*** Opening Extract ***
Once the idea came about, Henry and other student volunteers met with Student Affairs and Campus Life to figure out the logistics for the piano placement. “They were on board with the project right away,” says Henry. “They immediately asked, ‘How can we make it work?’”
A few months later, the Student Union lobby transformed into a Free Keys premiere with performances from students, including Henry himself. The selections varied from classical piano to rap, making for a unique listening experience. A live recording of the opening concert, as well as more information about the project, is posted on the Free Keys Facebook page.
With frequent performances by students and campus community members, the project took off. “Every day people have been on the pianos,” says Henry, who often stops to listen. Although Owen Henry is graduating this winter and passing on his managerial role, the project is far from over. The organization already received a fourth piano, and students have plans for more creative recitals.
*** Closing Extract ***
*** Opening Excerpted records ***
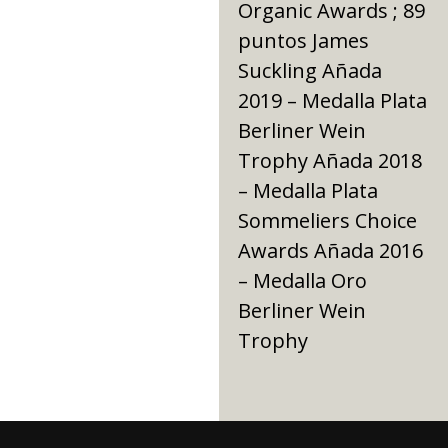
Organic Awards ; 89
puntos James
Suckling Añada
2019 – Medalla Plata
Berliner Wein
Trophy Añada 2018
– Medalla Plata
Sommeliers Choice
Awards Añada 2016
– Medalla Oro
Berliner Wein
Trophy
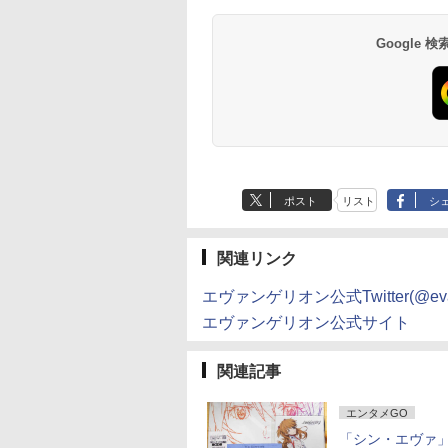
Google
ポスト
リスト
シ
関連リンク
エヴァンゲリオン公式Twitter(@evang
エヴァンゲリオン公式サイト
関連記事
エンタメGO
「シン・エヴァ」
*** Closing Excerpted records ***
» **Complete the following**:
1. Render every line of the saved entries as a JSON list of strings, one string per line, skipping blank lines and leaving out the picture markers.
2. Continue the Free Keys passage from its final sentence.
The saved entries bear no relation to the Free Keys passage.

» **Answers**:
1.
[
  "Organic Awards ; 89",
  "puntos James",
  "Suckling Añada",
  "2019 – Medalla Plata",
  "Berliner Wein",
  "Trophy Añada 2018",
  "– Medalla Plata",
  "Sommeliers Choice",
  "Awards Añada 2016",
  "– Medalla Oro",
  "Berliner Wein",
  "Trophy",
  "Google",
  "ポスト",
  "リスト",
  "シ",
  "関連リンク",
  "エヴァンゲリオン公式Twitter(@evang",
  "エヴァンゲリオン公式サイト",
  "関連記事",
  "エンタメGO",
  "「シン・エヴァ」"
]

2.
Henry enjoys watching the project come to life through spontaneous duets and lively melodies by students such as Narma and Dewey. Dewey plays frequently, but listeners usually don’t recognize her music. “All the music I play is improvised, I just play what I’m feeling,” she says. Often, students come up to ask her about her music or to join her. “I love when people come up to me and play with me. I’ve met five or six people this semester that way!” says Dewey. With public pianos spread throughout campus, skilled musicians and eager beginners can try their hand at piano playing and make friends between classes.